- Task:
Search the records below for the string "right" and copy each line where it turns up.

*** Opening of Material provided ***

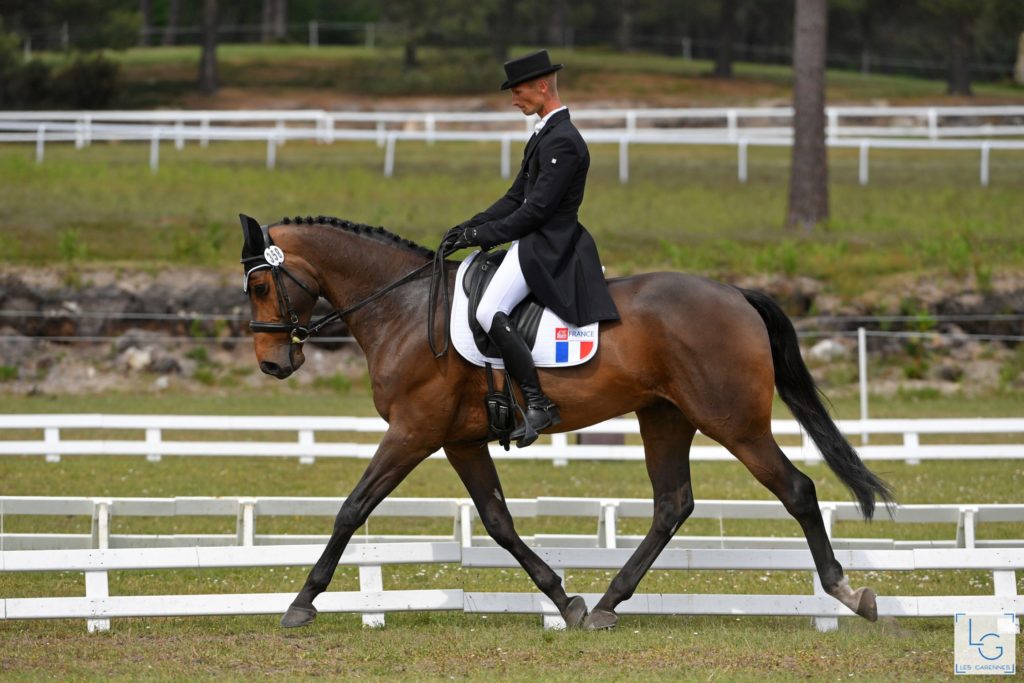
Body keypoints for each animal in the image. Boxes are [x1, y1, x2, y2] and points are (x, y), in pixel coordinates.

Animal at [243, 211, 892, 630]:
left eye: (260, 283)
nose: (273, 363)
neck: (401, 307)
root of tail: (735, 293)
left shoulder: (413, 432)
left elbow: (352, 508)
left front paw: (301, 603)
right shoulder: (459, 441)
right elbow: (499, 523)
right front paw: (563, 599)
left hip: (734, 423)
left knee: (797, 490)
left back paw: (848, 594)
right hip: (664, 416)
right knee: (672, 504)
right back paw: (605, 605)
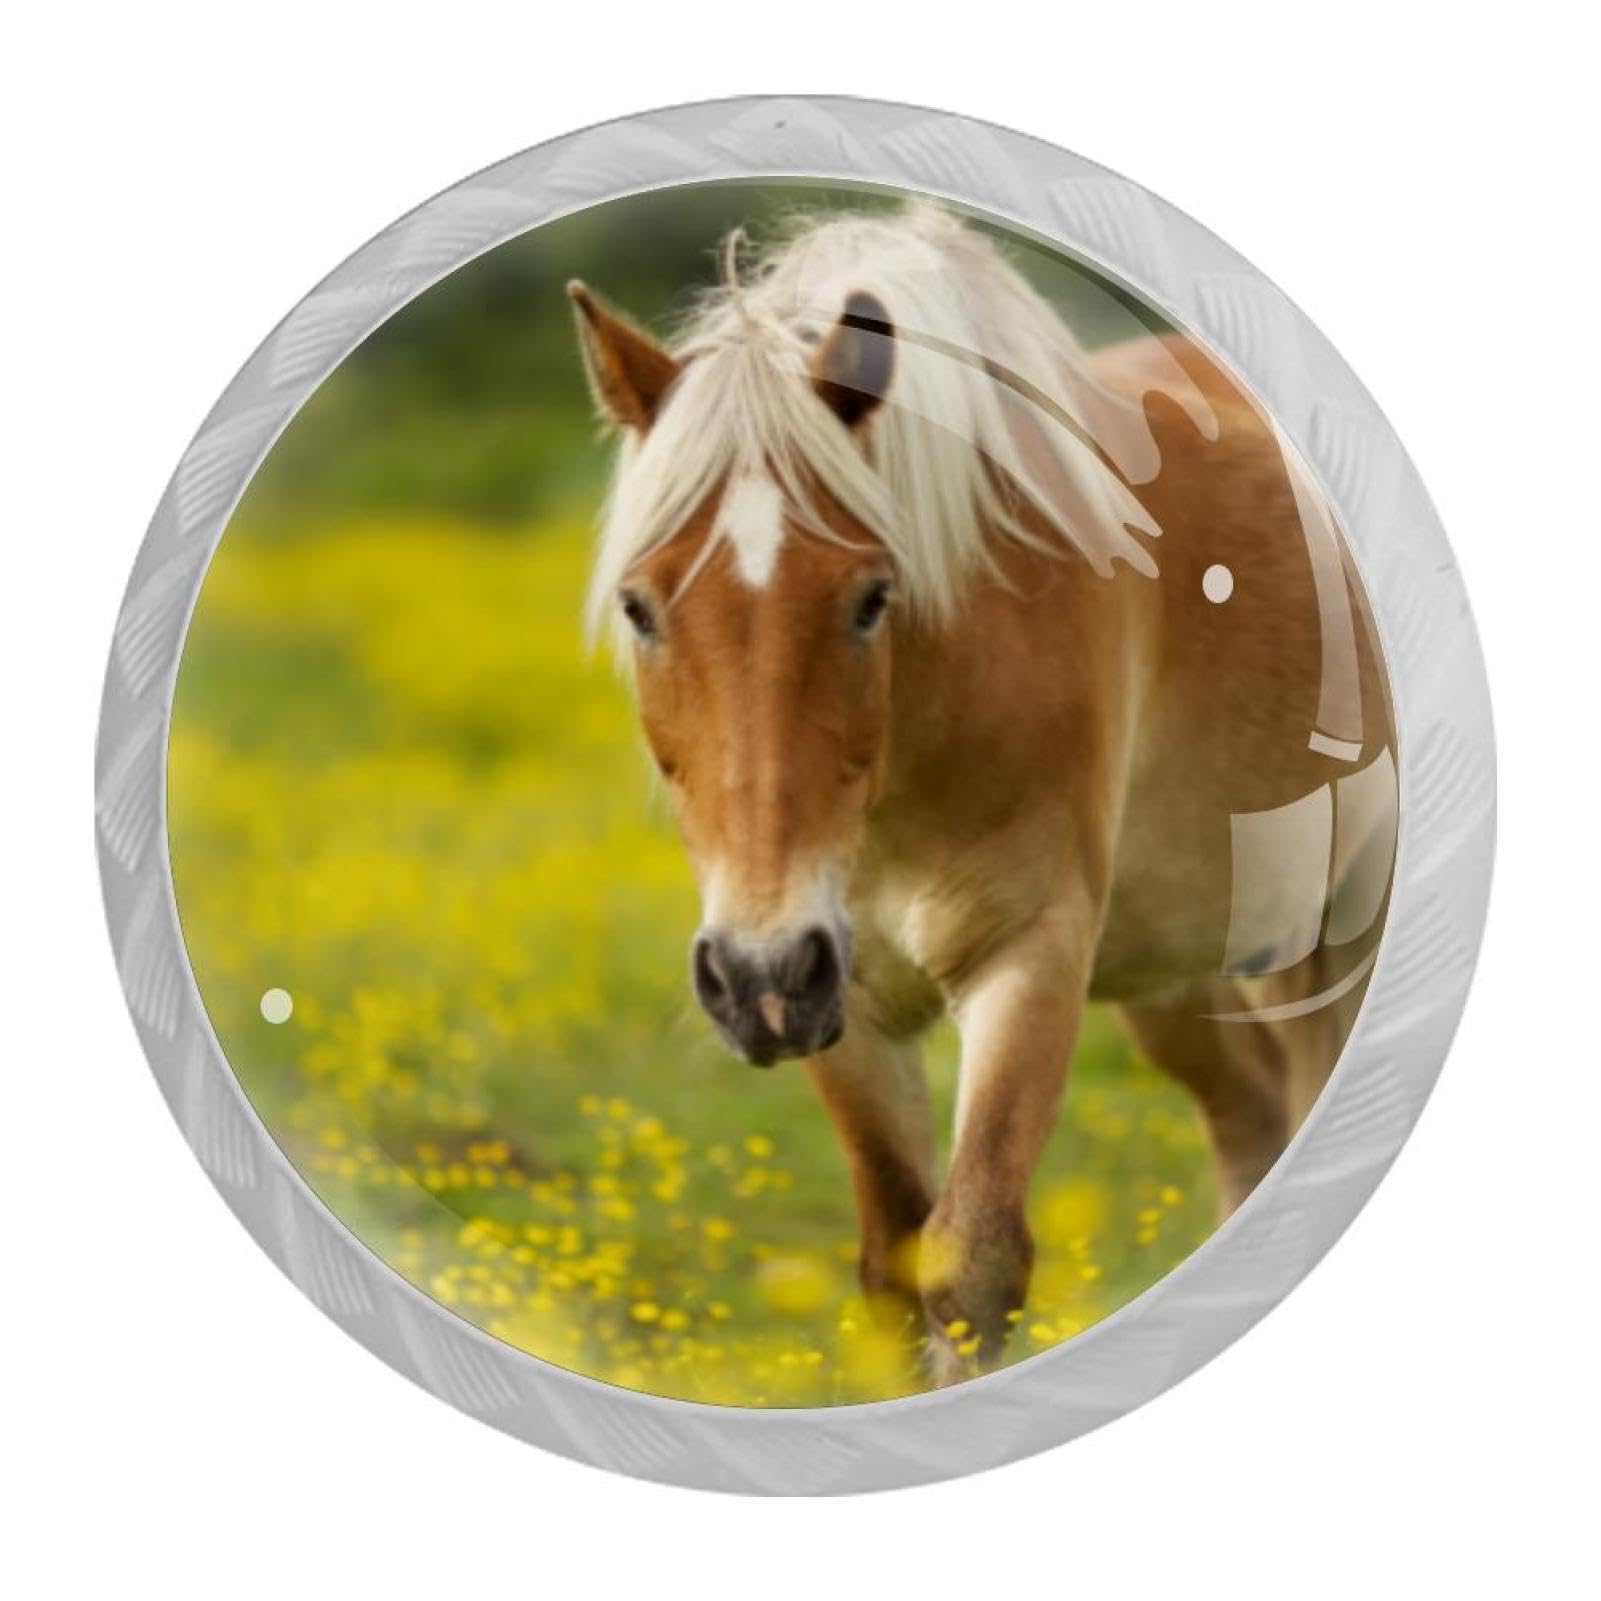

*** Close of Material provided ***

- Answer section:
right shoulder: (459, 441)
right elbow: (499, 523)
right front paw: (563, 599)
right hip: (664, 416)
right knee: (672, 504)
right back paw: (605, 605)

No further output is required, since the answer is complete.